• Data extracts:

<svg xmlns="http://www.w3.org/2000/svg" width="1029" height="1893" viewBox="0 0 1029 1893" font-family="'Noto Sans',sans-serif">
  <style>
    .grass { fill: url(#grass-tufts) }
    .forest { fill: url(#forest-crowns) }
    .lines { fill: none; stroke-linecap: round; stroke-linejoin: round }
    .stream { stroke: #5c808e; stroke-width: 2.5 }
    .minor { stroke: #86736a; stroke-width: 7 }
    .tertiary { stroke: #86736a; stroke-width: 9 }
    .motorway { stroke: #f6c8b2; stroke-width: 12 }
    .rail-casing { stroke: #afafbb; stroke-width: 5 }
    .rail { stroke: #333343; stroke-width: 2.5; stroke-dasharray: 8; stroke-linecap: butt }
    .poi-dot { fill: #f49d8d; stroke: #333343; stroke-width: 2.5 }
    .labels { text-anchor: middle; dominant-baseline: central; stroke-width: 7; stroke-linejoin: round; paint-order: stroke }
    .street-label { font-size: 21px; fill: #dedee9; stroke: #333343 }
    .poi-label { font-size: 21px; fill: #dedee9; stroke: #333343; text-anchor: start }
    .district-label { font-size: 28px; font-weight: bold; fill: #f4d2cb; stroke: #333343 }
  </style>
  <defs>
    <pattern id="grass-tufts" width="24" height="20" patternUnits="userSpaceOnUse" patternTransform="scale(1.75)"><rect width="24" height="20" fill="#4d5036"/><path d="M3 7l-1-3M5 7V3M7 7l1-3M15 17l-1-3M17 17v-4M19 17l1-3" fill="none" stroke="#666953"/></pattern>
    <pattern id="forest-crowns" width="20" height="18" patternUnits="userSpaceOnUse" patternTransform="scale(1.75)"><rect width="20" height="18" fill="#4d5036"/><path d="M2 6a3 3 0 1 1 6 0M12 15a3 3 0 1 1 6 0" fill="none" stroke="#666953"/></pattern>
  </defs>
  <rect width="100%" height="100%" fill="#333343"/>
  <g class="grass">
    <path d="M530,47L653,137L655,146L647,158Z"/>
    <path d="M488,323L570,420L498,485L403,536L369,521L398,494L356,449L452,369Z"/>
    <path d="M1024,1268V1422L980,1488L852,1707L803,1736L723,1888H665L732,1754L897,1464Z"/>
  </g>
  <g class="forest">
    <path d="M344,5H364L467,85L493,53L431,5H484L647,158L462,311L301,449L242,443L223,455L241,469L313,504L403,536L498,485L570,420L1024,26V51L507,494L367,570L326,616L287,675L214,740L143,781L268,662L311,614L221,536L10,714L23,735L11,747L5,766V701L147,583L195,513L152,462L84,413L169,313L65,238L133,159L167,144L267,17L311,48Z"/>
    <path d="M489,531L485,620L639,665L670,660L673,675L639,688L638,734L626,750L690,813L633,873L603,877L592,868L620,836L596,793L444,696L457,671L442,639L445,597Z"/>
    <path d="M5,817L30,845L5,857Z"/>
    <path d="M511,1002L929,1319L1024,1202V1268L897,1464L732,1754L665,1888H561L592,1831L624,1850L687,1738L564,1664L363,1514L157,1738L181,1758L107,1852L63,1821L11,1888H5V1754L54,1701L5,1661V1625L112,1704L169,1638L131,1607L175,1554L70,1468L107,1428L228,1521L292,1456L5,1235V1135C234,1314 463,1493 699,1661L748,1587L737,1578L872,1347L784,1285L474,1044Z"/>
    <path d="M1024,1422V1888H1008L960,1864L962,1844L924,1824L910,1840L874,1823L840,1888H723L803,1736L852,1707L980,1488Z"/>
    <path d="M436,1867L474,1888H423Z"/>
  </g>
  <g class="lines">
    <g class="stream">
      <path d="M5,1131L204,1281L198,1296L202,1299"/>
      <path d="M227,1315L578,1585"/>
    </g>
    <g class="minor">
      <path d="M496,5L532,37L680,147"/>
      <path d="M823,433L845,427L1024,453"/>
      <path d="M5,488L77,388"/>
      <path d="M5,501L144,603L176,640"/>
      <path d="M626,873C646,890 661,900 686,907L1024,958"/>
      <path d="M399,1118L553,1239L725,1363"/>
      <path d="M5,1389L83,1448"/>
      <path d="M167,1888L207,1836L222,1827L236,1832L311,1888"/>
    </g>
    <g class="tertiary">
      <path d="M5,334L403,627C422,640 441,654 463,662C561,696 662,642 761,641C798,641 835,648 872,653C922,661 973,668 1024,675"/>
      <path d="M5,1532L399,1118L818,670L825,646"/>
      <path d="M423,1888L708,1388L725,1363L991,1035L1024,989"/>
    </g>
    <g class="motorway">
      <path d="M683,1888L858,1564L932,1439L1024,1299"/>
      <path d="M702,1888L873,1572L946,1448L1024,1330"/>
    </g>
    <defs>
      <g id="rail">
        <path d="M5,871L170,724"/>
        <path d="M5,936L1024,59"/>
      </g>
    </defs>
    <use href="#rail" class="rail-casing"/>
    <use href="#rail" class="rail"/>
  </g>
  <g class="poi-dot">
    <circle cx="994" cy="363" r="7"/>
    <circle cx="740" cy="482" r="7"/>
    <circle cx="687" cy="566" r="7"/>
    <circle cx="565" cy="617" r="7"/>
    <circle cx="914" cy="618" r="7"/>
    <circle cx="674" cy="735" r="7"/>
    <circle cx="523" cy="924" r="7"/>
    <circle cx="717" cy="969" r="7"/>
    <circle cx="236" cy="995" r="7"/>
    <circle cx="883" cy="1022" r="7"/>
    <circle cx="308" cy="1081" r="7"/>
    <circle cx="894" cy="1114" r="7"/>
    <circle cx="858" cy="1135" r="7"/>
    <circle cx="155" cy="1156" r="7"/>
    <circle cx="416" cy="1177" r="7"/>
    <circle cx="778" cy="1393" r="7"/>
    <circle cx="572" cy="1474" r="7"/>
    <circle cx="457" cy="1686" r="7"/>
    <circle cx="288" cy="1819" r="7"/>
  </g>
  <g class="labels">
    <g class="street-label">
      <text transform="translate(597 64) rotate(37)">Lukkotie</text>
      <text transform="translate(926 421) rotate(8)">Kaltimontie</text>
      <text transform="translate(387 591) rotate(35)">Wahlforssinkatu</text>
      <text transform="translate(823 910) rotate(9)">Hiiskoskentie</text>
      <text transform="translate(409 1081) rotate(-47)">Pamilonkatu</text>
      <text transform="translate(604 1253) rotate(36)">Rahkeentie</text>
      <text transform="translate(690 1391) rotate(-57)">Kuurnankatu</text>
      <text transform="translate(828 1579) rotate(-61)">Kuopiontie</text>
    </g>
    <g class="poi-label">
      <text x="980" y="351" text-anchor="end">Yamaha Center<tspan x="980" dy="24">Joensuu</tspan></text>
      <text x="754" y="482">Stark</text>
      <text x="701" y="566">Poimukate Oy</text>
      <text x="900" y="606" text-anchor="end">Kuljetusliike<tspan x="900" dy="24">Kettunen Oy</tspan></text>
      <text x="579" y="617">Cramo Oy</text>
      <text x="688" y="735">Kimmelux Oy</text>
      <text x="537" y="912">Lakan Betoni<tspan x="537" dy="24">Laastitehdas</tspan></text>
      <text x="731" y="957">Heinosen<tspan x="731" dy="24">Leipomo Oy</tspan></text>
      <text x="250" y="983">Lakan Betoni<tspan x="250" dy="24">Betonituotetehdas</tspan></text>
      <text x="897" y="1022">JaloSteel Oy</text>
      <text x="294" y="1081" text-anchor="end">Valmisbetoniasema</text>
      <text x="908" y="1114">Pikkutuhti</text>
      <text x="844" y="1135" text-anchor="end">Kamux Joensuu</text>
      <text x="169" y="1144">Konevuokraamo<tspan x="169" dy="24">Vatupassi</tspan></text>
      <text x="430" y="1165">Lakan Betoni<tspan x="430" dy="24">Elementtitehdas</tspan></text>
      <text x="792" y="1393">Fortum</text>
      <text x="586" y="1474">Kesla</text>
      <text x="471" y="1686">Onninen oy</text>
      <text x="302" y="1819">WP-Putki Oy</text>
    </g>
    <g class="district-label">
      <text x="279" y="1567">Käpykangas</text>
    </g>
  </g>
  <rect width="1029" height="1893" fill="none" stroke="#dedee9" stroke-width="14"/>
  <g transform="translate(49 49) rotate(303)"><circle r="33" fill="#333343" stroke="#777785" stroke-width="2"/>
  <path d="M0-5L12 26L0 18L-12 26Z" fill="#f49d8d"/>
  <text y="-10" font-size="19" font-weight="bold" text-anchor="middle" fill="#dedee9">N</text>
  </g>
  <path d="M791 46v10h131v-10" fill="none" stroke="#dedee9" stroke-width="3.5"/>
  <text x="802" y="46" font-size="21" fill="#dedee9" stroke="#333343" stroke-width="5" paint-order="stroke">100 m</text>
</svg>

• Task details: Find the lines in the entries above where "labels" occurs, and copy each of them.

• Expected answer:
    .labels { text-anchor: middle; dominant-baseline: central; stroke-width: 7; stroke-linejoin: round; paint-order: stroke }
  <g class="labels">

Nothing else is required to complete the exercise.